Czy to jest konieczne? Hmm... Czy to jest dobre? No w Ewangelii nie kojarzę perykopy, która by takie działanie afirmowała w jakiejkolwiek formie - co więcej, Jezus znany był z tego, że nad ludźmi biednymi, chorymi, grzesznikami (czyli wyrzucanymi poza ówczesny społeczny margines) wręcz się pochylał, przytulał, wspierał, uzdrawiał i pocieszał. O co więc chodzi? 

Oczywiście, Kościół niejednokrotnie jest atakowany. A to w kwestii tradycyjnej nauki dotyczącej rodziny, zjawiska gender (matko! słowo, które chyba najczęściej pojawia się w wypowiedziach pisemnych biskupów na każdy/jakikolwiek temat - i to jest jakaś pomyłka?!) i wielu innych. Jeśli spojrzeć na pewne media - niestety, tu można wymienić z nazwy powiązane z osobą o. Tadeusza Rydzyka CSsR - można by uznać, że katolicy są w stanie permanentnej i strasznej wojny ze wszystkim i wszystkimi; obraz całkowicie przejaskrawiony, a przez wielu - tak świeckich, jak i duchownych - dość bezmyślnie przyjmowany. Ale czy jedyne, czym Kościół może reagować, to różne formy protestów i walki, bycia "anty"? 
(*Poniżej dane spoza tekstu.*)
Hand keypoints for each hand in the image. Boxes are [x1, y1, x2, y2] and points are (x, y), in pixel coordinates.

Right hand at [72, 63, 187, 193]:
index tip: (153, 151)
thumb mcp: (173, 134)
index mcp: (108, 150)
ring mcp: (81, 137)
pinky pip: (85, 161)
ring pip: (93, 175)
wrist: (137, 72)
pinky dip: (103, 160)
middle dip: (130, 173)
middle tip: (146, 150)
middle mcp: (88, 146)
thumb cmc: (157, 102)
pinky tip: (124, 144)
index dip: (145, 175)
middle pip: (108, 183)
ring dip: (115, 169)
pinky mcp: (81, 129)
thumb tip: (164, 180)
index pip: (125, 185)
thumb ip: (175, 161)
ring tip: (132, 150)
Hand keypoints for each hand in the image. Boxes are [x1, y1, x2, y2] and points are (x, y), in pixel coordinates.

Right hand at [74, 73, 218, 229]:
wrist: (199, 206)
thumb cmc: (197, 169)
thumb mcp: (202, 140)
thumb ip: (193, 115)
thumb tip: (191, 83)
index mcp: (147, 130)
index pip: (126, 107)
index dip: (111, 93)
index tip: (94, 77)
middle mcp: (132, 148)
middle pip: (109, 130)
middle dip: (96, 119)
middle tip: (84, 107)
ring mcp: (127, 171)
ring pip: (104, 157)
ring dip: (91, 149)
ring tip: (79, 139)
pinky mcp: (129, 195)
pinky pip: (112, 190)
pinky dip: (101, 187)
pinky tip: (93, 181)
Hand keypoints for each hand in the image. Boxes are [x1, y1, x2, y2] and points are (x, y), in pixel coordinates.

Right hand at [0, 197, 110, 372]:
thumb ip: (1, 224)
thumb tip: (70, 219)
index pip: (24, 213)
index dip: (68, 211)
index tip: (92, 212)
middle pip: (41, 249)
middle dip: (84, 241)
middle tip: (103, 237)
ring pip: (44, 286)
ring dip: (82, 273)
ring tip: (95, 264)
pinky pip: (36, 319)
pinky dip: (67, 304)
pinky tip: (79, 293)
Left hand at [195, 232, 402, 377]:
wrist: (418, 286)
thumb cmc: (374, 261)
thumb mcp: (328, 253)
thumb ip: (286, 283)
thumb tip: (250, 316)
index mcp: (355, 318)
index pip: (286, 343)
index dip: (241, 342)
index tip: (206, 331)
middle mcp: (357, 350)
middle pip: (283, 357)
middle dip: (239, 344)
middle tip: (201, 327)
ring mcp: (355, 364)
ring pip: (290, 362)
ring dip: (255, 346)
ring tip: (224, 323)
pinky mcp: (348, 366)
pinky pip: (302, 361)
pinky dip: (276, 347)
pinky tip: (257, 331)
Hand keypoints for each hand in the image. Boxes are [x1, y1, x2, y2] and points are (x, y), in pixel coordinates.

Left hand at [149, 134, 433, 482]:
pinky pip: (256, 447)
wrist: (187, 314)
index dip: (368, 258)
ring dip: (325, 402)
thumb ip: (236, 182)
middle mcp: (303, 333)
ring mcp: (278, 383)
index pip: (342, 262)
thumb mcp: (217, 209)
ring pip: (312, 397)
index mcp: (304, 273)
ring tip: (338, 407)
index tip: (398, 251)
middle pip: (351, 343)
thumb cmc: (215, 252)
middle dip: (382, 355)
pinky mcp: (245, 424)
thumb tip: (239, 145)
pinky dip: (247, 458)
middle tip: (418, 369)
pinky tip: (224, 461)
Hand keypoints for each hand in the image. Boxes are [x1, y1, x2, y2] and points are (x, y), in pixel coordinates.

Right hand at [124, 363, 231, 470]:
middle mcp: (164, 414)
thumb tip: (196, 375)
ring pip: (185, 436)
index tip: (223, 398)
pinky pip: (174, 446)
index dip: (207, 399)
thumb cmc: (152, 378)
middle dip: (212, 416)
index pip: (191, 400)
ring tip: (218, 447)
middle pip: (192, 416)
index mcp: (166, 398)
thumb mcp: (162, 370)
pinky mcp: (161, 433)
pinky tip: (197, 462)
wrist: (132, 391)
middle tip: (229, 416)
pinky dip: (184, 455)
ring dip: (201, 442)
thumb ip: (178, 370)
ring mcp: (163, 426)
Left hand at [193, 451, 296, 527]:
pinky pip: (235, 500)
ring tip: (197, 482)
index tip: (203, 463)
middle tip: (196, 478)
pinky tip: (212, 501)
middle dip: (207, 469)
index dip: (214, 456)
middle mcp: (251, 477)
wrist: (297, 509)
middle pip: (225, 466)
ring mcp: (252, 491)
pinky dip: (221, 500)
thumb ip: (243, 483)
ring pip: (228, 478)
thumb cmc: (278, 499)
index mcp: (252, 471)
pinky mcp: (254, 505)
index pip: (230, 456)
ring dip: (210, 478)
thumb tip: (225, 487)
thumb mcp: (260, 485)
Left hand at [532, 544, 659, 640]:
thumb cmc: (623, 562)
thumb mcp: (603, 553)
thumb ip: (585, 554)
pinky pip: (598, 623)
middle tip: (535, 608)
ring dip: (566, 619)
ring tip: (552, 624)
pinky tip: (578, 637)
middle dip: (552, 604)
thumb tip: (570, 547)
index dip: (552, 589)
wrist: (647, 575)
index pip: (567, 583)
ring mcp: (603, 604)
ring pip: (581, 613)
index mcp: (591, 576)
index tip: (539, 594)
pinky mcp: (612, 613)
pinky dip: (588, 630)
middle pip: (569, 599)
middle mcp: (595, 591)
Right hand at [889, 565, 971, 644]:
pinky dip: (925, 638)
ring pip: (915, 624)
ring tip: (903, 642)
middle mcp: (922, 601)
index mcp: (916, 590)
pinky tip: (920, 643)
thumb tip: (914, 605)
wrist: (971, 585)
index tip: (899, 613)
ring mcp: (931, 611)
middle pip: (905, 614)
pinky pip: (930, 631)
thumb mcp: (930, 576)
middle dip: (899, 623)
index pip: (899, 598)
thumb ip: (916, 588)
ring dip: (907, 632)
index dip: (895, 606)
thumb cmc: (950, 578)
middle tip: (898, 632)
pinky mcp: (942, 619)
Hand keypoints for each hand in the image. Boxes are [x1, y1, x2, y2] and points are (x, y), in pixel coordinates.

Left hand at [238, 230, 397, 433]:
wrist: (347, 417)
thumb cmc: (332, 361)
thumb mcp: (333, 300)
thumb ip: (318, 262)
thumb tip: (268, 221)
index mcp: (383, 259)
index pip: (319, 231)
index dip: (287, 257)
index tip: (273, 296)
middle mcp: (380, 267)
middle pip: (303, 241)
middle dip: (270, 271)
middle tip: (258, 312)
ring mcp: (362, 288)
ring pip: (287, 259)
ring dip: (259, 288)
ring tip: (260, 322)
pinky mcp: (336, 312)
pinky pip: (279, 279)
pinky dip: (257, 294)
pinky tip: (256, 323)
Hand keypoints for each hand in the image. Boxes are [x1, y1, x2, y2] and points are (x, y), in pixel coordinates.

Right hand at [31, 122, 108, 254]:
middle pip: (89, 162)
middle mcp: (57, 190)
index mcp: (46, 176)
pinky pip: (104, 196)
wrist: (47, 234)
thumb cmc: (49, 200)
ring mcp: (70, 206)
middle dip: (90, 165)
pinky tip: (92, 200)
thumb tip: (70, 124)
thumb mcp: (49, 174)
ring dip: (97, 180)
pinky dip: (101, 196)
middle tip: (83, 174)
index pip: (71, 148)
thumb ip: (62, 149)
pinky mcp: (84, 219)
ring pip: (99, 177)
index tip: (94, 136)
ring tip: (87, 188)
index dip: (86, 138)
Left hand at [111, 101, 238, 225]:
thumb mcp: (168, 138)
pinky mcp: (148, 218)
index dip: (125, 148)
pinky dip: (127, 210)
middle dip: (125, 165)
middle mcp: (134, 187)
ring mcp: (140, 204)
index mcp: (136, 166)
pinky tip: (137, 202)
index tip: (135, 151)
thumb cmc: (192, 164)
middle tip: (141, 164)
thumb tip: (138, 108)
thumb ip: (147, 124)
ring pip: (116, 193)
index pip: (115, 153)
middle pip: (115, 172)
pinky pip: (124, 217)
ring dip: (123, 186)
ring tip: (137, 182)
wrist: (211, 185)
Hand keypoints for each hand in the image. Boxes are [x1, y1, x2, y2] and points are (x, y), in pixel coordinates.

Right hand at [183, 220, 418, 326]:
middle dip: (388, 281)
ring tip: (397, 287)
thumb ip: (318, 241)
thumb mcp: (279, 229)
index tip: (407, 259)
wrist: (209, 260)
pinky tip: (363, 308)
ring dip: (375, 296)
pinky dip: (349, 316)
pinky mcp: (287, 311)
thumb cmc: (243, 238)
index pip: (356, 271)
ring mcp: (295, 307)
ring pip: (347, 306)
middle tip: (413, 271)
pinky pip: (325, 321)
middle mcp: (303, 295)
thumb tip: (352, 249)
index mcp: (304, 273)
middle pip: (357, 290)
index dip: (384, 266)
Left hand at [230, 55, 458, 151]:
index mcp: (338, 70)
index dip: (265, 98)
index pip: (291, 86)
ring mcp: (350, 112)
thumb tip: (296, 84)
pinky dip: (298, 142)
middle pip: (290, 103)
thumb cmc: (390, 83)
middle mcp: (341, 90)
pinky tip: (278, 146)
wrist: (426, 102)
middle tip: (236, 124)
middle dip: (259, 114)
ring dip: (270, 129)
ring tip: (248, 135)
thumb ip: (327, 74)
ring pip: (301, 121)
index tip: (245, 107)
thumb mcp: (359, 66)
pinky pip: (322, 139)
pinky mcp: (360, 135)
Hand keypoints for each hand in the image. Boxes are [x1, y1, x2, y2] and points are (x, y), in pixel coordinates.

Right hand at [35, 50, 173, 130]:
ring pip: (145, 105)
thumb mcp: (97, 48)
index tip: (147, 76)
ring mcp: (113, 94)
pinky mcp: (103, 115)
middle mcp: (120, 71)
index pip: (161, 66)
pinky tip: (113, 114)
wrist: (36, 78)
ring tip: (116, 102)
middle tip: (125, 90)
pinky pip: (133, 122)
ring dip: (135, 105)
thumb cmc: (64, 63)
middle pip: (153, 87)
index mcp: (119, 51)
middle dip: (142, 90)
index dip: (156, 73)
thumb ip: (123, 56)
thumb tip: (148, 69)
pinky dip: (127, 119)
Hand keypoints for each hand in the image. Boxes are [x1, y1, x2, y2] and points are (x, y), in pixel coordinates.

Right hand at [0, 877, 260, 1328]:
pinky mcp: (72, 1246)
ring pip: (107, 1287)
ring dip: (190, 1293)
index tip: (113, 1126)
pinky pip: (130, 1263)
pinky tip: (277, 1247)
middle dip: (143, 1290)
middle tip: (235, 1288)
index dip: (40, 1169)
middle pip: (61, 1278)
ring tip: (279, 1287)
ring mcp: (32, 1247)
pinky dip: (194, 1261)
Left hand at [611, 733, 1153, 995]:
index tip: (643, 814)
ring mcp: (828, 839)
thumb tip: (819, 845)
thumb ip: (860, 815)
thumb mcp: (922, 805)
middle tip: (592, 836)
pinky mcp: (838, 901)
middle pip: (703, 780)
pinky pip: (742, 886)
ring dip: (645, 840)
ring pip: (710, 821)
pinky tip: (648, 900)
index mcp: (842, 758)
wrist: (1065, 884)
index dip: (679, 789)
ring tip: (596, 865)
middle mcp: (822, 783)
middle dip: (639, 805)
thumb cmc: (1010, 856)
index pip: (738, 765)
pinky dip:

Chyba jednak można zaproponować ludziom coś zupełnie innego. Inicjatywy pro, popierające pewne zjawiska, eventy, działania - jako odpowiedzi na to, kiedy Kościół faktycznie jest atakowany. Jaskrawy przykład to tzw. ruchy "pro-life", które bardziej pasowało by nazwać "antyaborcyjne", ponieważ głównie walczą one ze zwolennikami aborcji, niż propagują kwestie dotyczące ochrony życia. 

Wybór należy do nas. Można załamywać ręce, ciskać gromy, wyklinać, wzywać do krucjat i kolejnego "anty" czegoś - a można przedstawić Boga jako propozycję pięknej przygody dla człowieka i chrześcijaństwo, katolicyzm jako sposób na bycie samemu szczęśliwym i pomaganie innym w odnalezieniu się na tej samej dobrej drodze we właściwym kierunku. Co jest lepsze? Grożenie ogniem piekielnym - czy pokazywanie czegoś nowego, może nieznanego, może źle zrozumianego, ale tak naprawdę dużo lepszego o ile tylko człowieka się do tego zachęci? Można zrazić się do Kościoła z powodu bełkotliwego języka w takim czy innym liście biskupim, a można chcieć posłuchać czy poczytać bp. Grzegorza Rysia i zobaczyć, jak wiele pięknej pracy robi (którego posługi trudno nie odnieść do charakteru i specyfiki, otwartości pontyfikatu papieża Franciszka). 

Kościół po prostu musi umieć pokazać, co i ile ma do zaoferowania. Nie chodzi o przejaskrawioną i nieprawdziwą reklamę, nie chodzi o udawanie, że Kościół popiera właściwie i seks przedmałżeński, i in vitro, i właściwie aborcję, żeby tylko ludzie przyszli. Świat dzisiaj naprawdę daje bardzo dużo ku temu możliwości - osiągnięcia techniczne pozwalają na szereg form prowadzenia ewangelizacji czy to w mediach, w formie wydawnictw, w internecie - nie tylko w parafii i na skalę jednej parafii. 

Ale trzeba chcieć.  

2 komentarze:

  1. Bardzo dobry wpis i pokazanie sprawy "z drugiej strony" :)

    Zapraszam na mojego bloga, tam nie dawno poruszyłam temat, dlaczego nie jestem za in vitro, może to Pana zainteresuje ;)
    http://wyrytanaobudloniach.blogspot.com

    OdpowiedzUsuń
  2. Świetny tekst. Zgadzam się w całości. Kościół czasami zbyt mocno demonizuje słowami, zamiast postępować tak jak Jezus. A co do in vitro, to niektórzy naprawdę niepotrzebnie się odzywają. Smutne to, ponieważ takie wypowiedzi niszczą cały obraz kościoła.